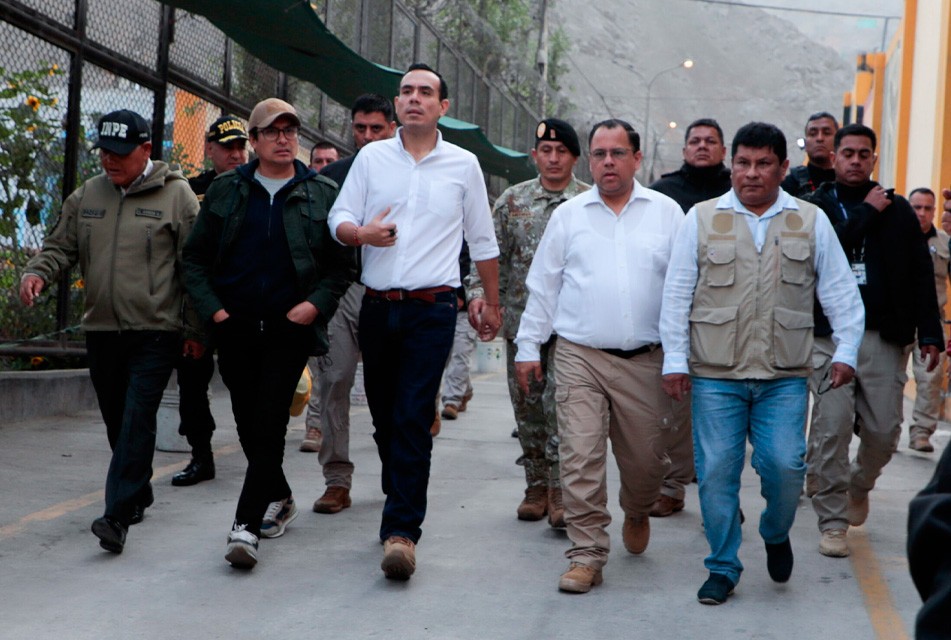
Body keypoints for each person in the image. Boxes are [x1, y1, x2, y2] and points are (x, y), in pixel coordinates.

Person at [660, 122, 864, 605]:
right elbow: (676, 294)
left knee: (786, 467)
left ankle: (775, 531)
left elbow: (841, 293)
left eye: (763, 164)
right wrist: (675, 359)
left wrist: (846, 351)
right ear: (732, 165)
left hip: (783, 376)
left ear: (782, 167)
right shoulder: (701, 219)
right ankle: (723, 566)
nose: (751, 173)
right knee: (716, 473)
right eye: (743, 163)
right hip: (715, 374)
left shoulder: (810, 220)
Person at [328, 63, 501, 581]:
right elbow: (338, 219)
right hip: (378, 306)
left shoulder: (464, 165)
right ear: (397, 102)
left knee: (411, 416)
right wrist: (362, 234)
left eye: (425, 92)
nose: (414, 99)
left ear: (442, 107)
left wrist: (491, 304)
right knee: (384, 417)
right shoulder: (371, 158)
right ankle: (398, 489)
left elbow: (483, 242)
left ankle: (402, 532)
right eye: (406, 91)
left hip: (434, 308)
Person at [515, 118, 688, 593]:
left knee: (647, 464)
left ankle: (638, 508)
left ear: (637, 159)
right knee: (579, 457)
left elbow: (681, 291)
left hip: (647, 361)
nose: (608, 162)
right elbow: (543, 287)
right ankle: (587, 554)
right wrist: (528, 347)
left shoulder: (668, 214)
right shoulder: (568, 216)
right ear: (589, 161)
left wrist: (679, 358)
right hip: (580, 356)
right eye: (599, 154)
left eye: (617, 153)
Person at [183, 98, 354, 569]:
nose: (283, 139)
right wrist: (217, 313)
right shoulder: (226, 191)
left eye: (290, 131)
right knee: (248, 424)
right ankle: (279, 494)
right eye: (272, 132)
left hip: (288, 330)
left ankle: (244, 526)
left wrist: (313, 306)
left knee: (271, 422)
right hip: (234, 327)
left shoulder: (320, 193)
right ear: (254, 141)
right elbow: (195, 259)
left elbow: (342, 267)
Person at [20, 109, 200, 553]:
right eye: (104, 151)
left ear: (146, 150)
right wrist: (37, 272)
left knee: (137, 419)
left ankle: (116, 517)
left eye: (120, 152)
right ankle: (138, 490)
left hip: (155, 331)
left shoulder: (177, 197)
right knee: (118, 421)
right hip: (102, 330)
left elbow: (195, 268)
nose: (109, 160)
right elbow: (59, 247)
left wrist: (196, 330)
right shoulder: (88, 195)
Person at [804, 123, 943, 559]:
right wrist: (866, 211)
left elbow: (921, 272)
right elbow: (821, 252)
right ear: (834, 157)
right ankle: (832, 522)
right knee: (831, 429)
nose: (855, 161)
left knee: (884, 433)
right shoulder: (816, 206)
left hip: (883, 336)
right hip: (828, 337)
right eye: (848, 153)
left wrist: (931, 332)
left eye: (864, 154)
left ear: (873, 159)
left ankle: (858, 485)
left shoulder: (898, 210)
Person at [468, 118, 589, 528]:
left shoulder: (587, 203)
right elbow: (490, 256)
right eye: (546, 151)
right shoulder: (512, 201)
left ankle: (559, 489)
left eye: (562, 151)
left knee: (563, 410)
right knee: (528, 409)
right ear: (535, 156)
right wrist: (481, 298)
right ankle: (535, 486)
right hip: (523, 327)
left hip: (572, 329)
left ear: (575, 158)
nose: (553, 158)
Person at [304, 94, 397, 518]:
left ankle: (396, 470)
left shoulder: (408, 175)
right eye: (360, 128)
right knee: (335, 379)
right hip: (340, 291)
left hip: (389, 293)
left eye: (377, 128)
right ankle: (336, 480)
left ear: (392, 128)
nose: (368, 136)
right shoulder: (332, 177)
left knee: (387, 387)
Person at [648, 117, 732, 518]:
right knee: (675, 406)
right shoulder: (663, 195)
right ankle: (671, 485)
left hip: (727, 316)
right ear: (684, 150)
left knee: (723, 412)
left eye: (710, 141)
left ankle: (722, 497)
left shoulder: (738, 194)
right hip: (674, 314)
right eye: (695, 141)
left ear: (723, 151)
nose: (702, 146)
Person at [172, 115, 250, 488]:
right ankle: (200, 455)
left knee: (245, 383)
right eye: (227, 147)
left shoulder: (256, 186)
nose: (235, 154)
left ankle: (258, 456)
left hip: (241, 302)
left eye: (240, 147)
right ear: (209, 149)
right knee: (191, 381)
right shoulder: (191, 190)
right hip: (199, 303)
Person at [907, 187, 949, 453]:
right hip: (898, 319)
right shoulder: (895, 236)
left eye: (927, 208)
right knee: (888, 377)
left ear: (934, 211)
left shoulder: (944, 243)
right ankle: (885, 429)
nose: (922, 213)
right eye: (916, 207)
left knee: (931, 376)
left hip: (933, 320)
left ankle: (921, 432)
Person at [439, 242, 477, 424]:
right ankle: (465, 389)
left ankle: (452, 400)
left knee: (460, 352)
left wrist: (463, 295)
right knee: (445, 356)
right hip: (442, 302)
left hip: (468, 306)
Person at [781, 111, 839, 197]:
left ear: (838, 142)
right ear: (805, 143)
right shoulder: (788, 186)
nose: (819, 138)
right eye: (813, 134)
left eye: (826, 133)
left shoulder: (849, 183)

=======

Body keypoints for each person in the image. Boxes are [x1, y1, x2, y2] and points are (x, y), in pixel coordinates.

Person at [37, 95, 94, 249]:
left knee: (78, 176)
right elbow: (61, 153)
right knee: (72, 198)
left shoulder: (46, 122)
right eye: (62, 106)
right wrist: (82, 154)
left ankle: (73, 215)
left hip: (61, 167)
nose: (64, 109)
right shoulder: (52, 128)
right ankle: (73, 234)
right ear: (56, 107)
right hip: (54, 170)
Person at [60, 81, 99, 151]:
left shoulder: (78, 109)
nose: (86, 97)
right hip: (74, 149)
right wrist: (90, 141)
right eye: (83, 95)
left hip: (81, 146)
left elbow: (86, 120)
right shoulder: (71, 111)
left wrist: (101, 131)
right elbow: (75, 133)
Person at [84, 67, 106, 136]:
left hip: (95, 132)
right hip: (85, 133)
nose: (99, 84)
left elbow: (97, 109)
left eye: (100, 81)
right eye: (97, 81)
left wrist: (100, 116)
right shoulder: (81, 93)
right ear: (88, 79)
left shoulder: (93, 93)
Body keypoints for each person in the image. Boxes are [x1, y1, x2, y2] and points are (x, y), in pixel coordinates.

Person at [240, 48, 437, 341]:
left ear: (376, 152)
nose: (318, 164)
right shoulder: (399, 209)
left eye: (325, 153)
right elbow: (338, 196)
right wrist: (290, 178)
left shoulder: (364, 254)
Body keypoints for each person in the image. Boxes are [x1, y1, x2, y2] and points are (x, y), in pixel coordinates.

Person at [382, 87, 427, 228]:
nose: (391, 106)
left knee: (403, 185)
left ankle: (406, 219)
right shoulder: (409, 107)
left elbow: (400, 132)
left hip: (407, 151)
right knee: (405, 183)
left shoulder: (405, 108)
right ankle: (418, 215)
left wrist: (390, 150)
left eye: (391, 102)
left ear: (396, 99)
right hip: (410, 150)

=======

WHAT THIS TASK INVOLVES: Starting with the line that holds "right wrist: (90, 141)" and ending with the line that holds "left elbow: (97, 109)", retype every line in the data above exactly, and nothing else.

YOUR RESPONSE:
right wrist: (90, 141)
right eye: (83, 95)
left hip: (81, 146)
left elbow: (86, 120)
right shoulder: (71, 111)
left wrist: (101, 131)
right elbow: (75, 133)
Person at [84, 67, 106, 136]:
left hip: (95, 132)
right hip: (85, 133)
nose: (99, 84)
left elbow: (97, 109)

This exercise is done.